The more I delve into me and who I am the more I am realising the gifts that I contain within my vessel and outside of it.

My alone time is potent. It keeps me running at my full capacity. There is nothing wrong with that.

Being alone is better than being with the wrong people

I’ve always known I feel what others feel, and so I taught myself how to block that out but I’ve now learned it’s my human design that I don’t just feel what they feel, I feel it amplified. So much makes sense now haha another reason for me to be discerning with who I allow into my home, my life, all of me. I don’t even think I feel what others feel anymore, I just take it as my own and transmute it. That’s the beauty of healing journies. We get to learn so much about ourselves.

I’ve always said surface level was of no interest to me. I want to go deep or I don’t want it at all. Surface level conversations literally bore me.

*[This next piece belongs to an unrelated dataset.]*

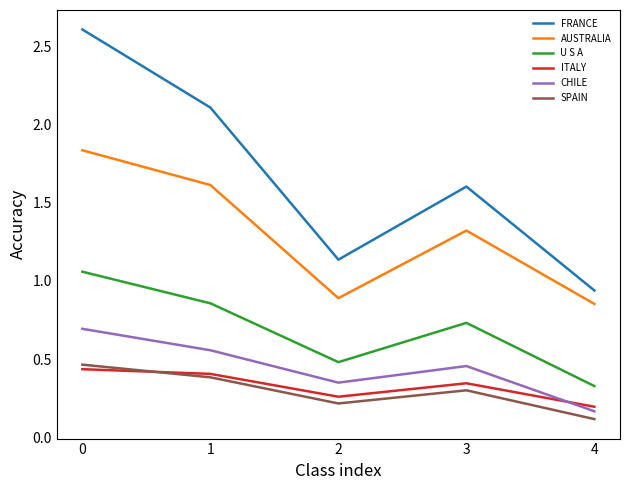

How many interior local peaks does the CHILE series have?

1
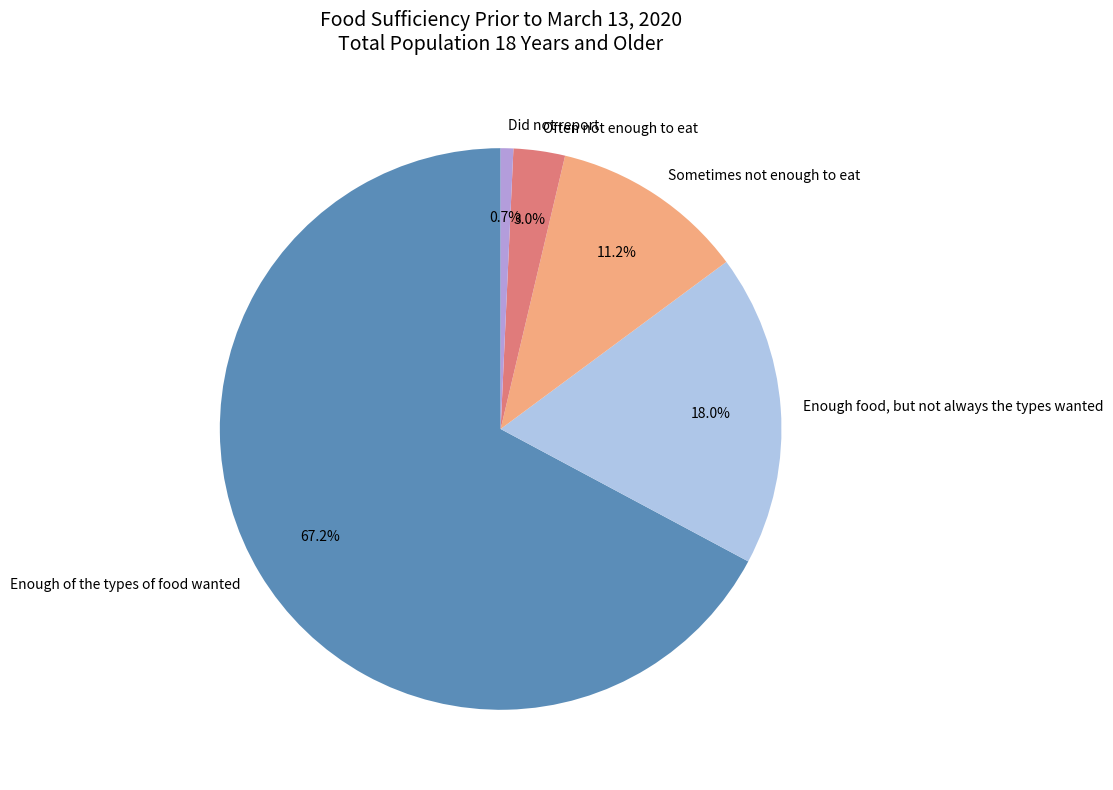

Is there any slice that represents more than half of the pie?

Yes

When I’m done with a situation, a conversation, anything, I am done. I just walk away and there is nothing wrong with that either. I used to feel guilty for just up and leaving when I was done with something. Now I know it’s nothing to be shamed for. And I get to allow those in my circle who celebrate that about me and don’t get offended.

It’s literally my human design.

And here’s a little woo woo for you – My womb has been pretty angry with me recently because I haven’t been listening to her. And she only answers yes or no (actually not even words she makes sounds hehe) There is no capability for anything other than those two answers. And she is super happy and excited that I realize the potency of just asking her.

So my decisions are going to be made very differently from now on but I am still learning this.

So if I last minute cancel plans or change my mind about something, I’m not going to apologize or explain, just know that I’m listening to my sacral authority because that’s what works for me. It’s what I’ve always done but I’ve always questioned it but I am going to question it no longer.

Human design isn’t a fortune telling session and it’s not a set in concrete instruction manual. It is an insight into your world and who you be. After all we always have the freedom to choose our own life experiences right 🤷🏽‍♀️

Who am I? Is my forever question and I’m not ashamed ❤️

Although the neck pain that comes with constantly asking that question would be appreciated if it left 😜😂

Have you explored your human design and what it means?